#### [WORK ITEM]
Where a line of the entries holds the string "effect", copy that line.

#### [ENTRIES PROVIDED]

◇ ◇ ◇ ◇

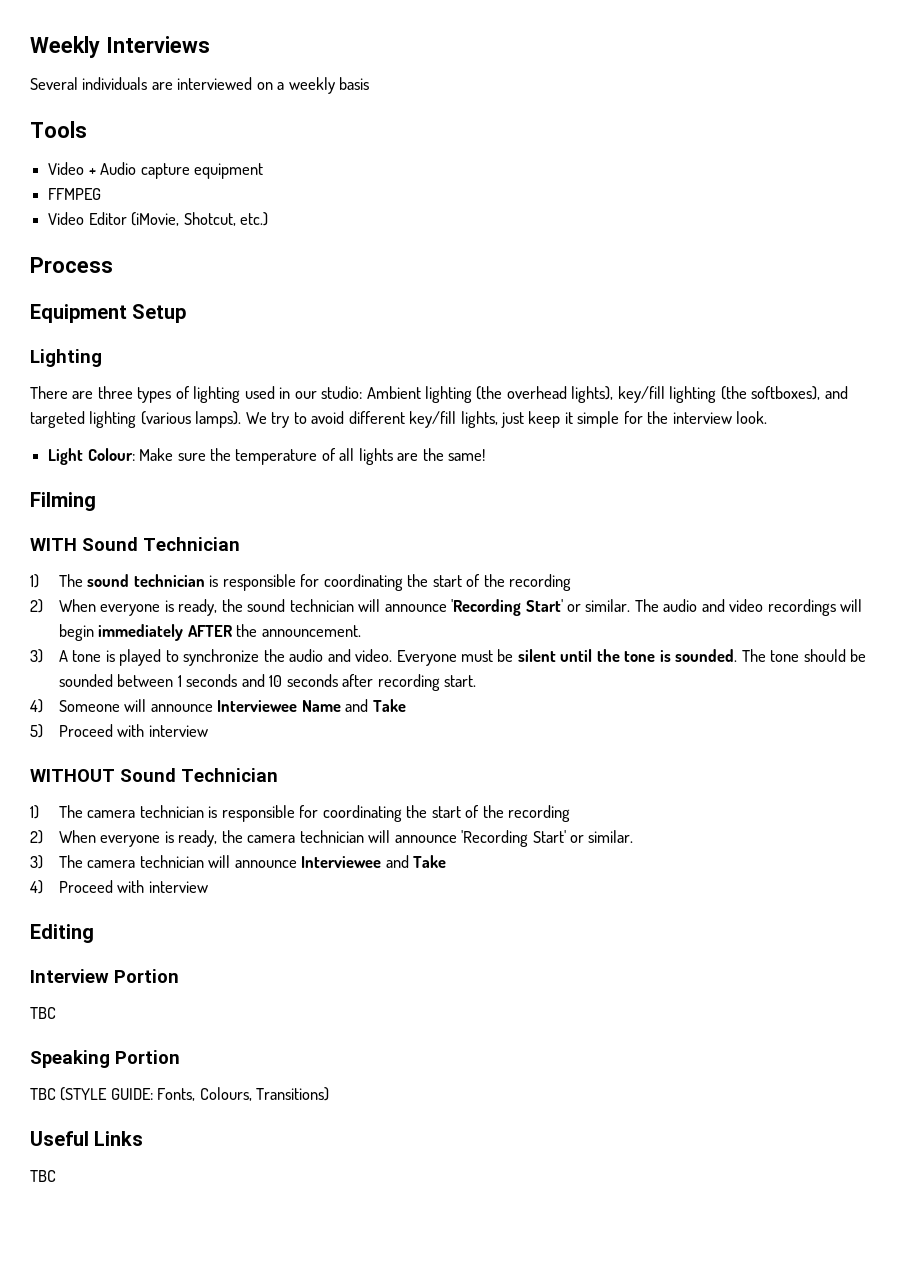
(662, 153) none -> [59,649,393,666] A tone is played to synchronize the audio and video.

◇ ◇ ◇ ◇

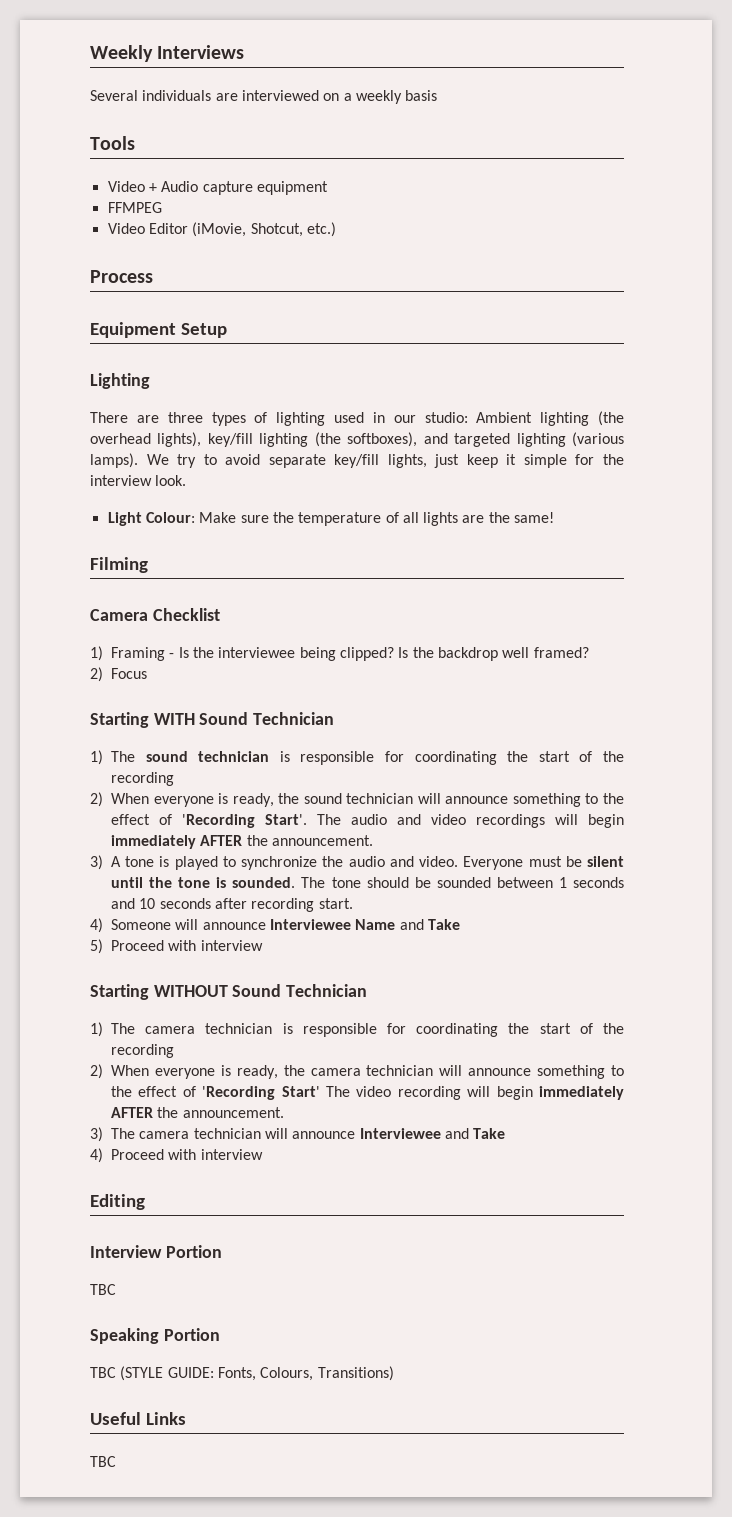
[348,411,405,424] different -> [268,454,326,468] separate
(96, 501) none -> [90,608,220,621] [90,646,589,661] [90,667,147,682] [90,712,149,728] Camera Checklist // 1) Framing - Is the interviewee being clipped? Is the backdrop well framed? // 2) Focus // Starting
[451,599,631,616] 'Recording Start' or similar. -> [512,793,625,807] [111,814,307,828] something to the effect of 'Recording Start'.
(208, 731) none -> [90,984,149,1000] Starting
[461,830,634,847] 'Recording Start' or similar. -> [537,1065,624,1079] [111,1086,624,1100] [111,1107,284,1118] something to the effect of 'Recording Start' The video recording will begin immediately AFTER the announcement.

◇ ◇ ◇ ◇

#### [RESPONSE TO THIS TASK]
[451,599,631,616] 'Recording Start' or similar. -> [512,793,625,807] [111,814,307,828] something to the effect of 'Recording Start'.
[461,830,634,847] 'Recording Start' or similar. -> [537,1065,624,1079] [111,1086,624,1100] [111,1107,284,1118] something to the effect of 'Recording Start' The video recording will begin immediately AFTER the announcement.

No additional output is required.